A mother / friend / yoga teacher said to me during the 6 weeks on crutches: "Now that you're injured, you have all the time in the world to meditate, do it and make use of it." And she was so right, at times, when I felt like falling and couldn't head out to run, I called onto meditation, even practicing it several times a day. It has been my constant and I turn to it more and more. I've been using the meditation app Calm and while it somewhat felt like a chore in the beginning, having to meditate every morning, I knew too that I can only achieve the real and long-term benefits by doing it; I surrendered to the journey of it. It was this morning again, when this therapist said to me that it's amazing that I can utilise meditation to bring me calmness and I truly hope this is something that you can find for yourself as well.

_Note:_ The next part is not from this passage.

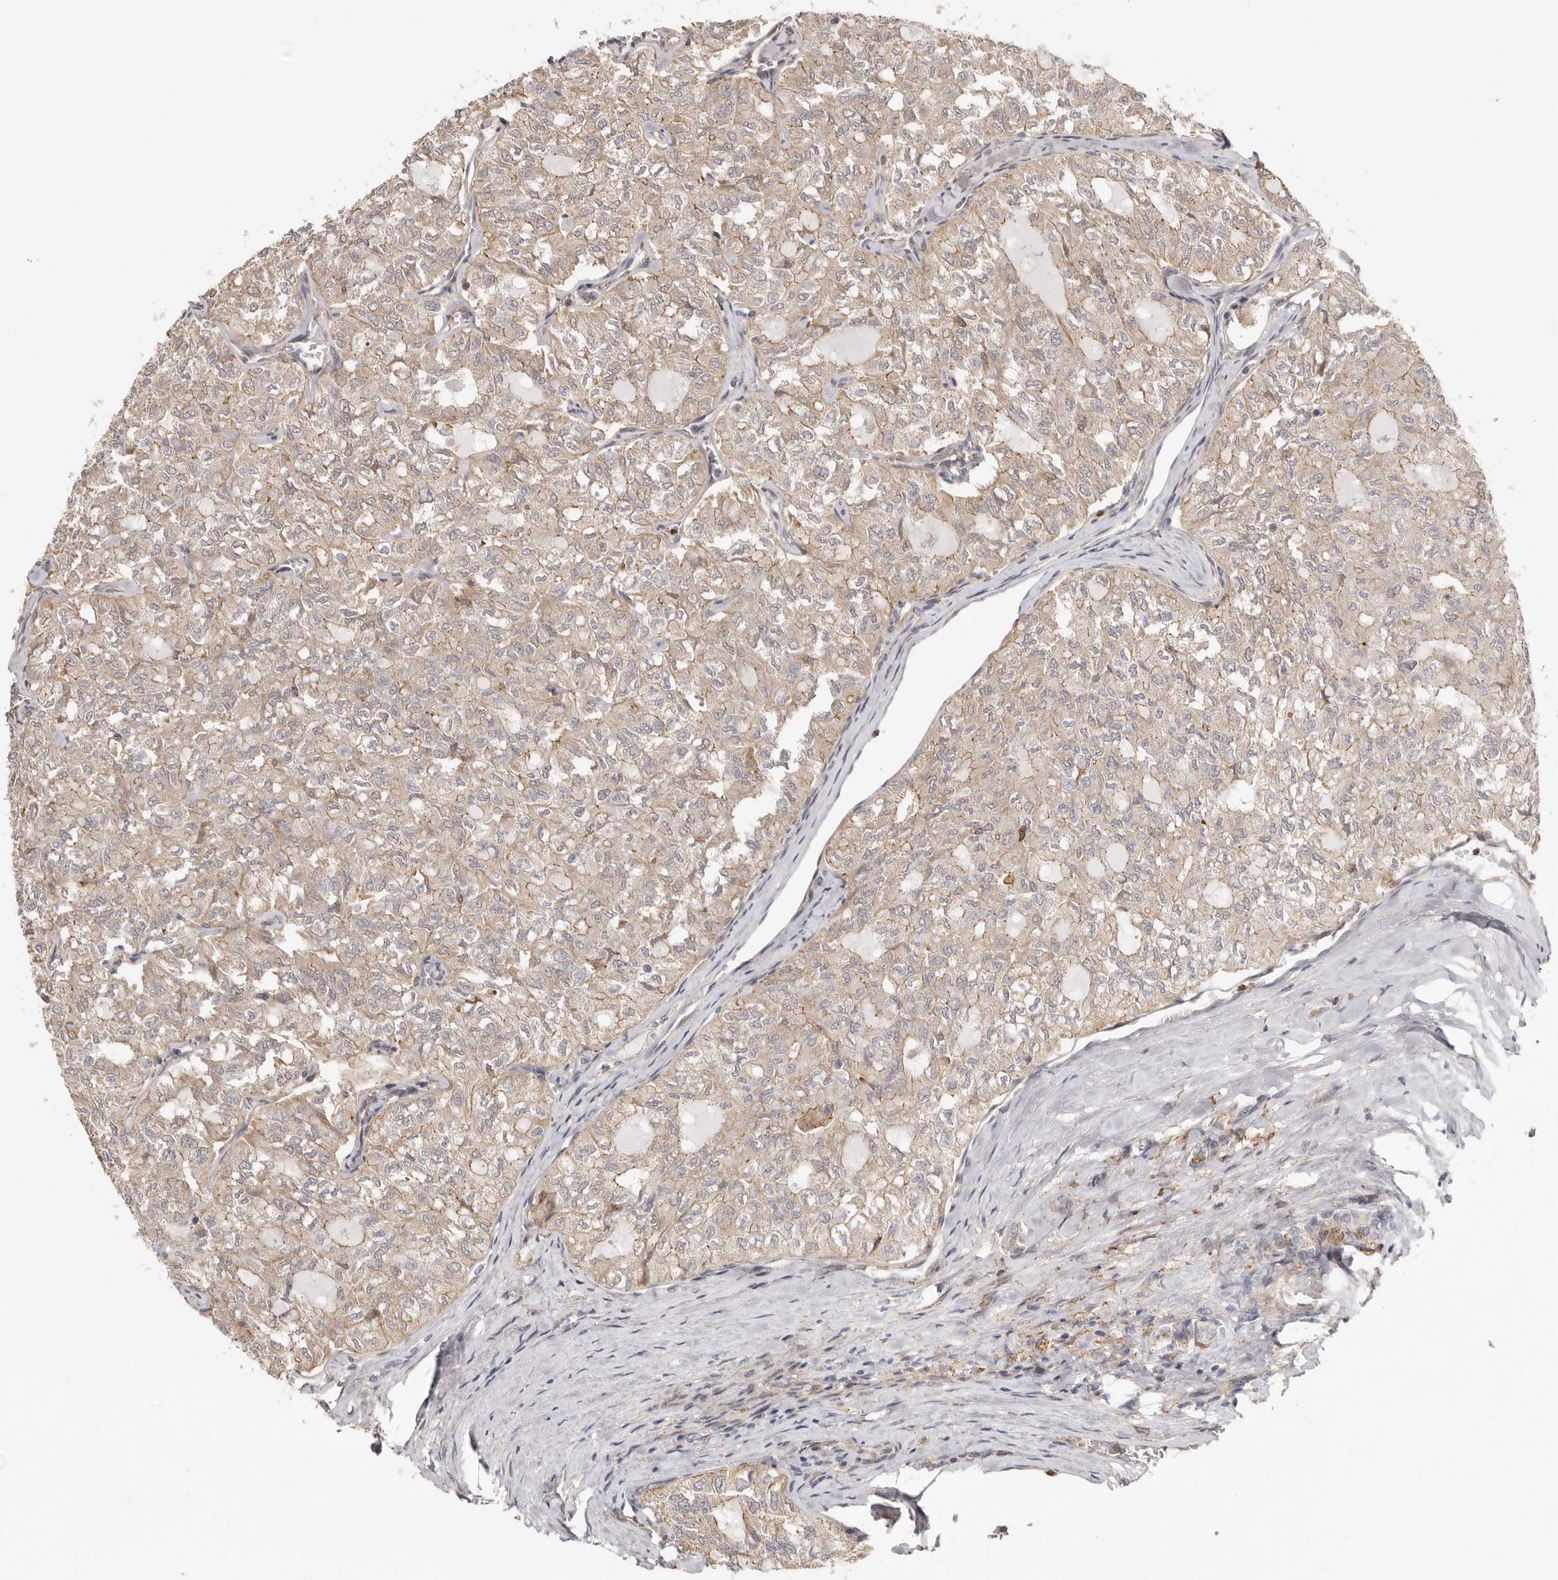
{"staining": {"intensity": "weak", "quantity": "25%-75%", "location": "cytoplasmic/membranous"}, "tissue": "thyroid cancer", "cell_type": "Tumor cells", "image_type": "cancer", "snomed": [{"axis": "morphology", "description": "Follicular adenoma carcinoma, NOS"}, {"axis": "topography", "description": "Thyroid gland"}], "caption": "Immunohistochemistry (DAB) staining of thyroid cancer (follicular adenoma carcinoma) shows weak cytoplasmic/membranous protein staining in approximately 25%-75% of tumor cells.", "gene": "MSRB2", "patient": {"sex": "male", "age": 75}}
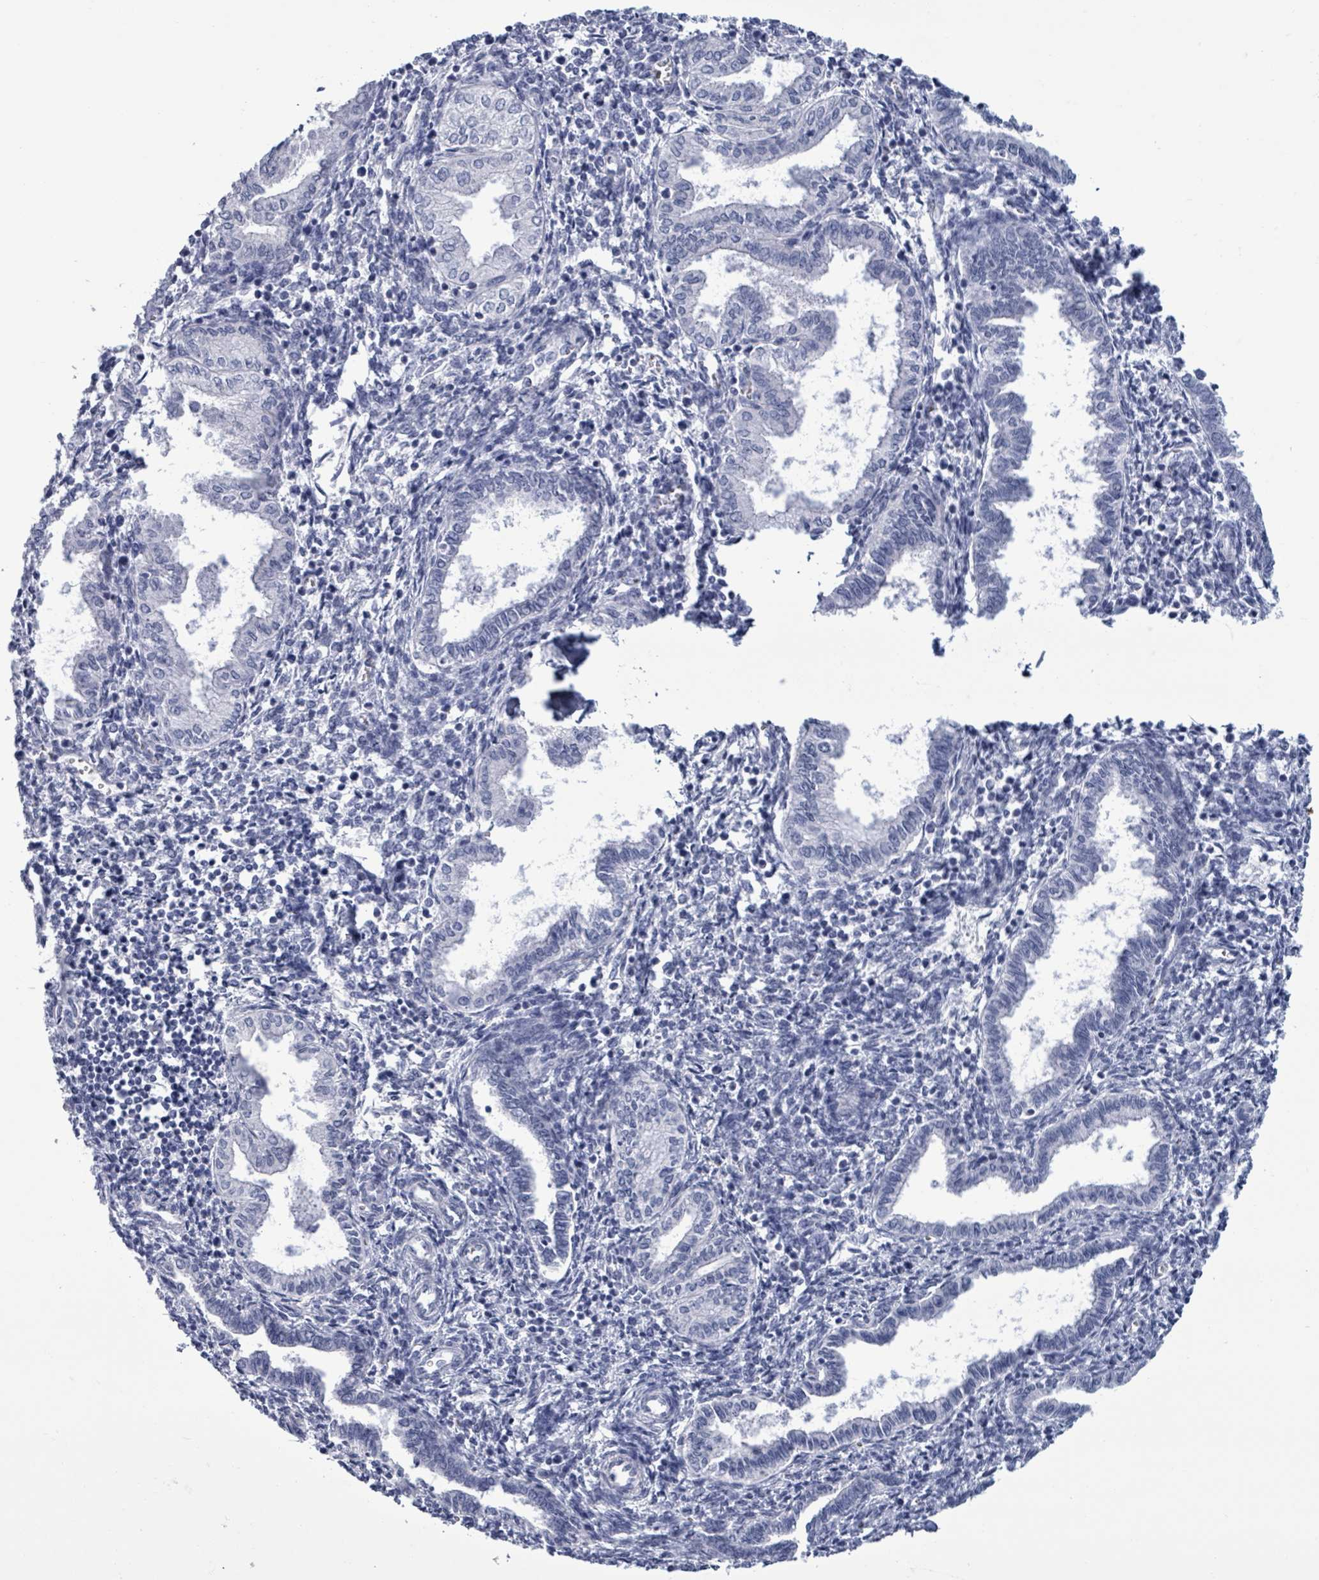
{"staining": {"intensity": "negative", "quantity": "none", "location": "none"}, "tissue": "endometrium", "cell_type": "Cells in endometrial stroma", "image_type": "normal", "snomed": [{"axis": "morphology", "description": "Normal tissue, NOS"}, {"axis": "topography", "description": "Endometrium"}], "caption": "An immunohistochemistry (IHC) photomicrograph of unremarkable endometrium is shown. There is no staining in cells in endometrial stroma of endometrium. The staining is performed using DAB (3,3'-diaminobenzidine) brown chromogen with nuclei counter-stained in using hematoxylin.", "gene": "NKX2", "patient": {"sex": "female", "age": 37}}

In the meantime, I hope as I am surpassing 103 days today, that I can deepen this spiritual journey and maybe sometime in the future, visit a retreat or two and continue making this practice available to more marginalised communities. I recall this article that I read by strategist and founder Keith Yamashita, who turned his life around after experiencing a stroke at 51: "The sentence that came before was: 'I want to change the world, and to show my loyalty to the mission; I’ll exhaust myself.' The sentence that I am trying to write now, after my stroke is: 'I want to nourish myself so that I can nourish the world.'"
““If there’s a book that you want to read, but it hasn’t been written yet, then you must write it.” ”
The 2019 book list has to come as a separate post, maybe next week, until then, take care of yourself first and foremost, "keep things as light or as heavy as you wish", know that your survival, your being is already enough and that it is totally okay to rest, take breaks and work on your own timeline.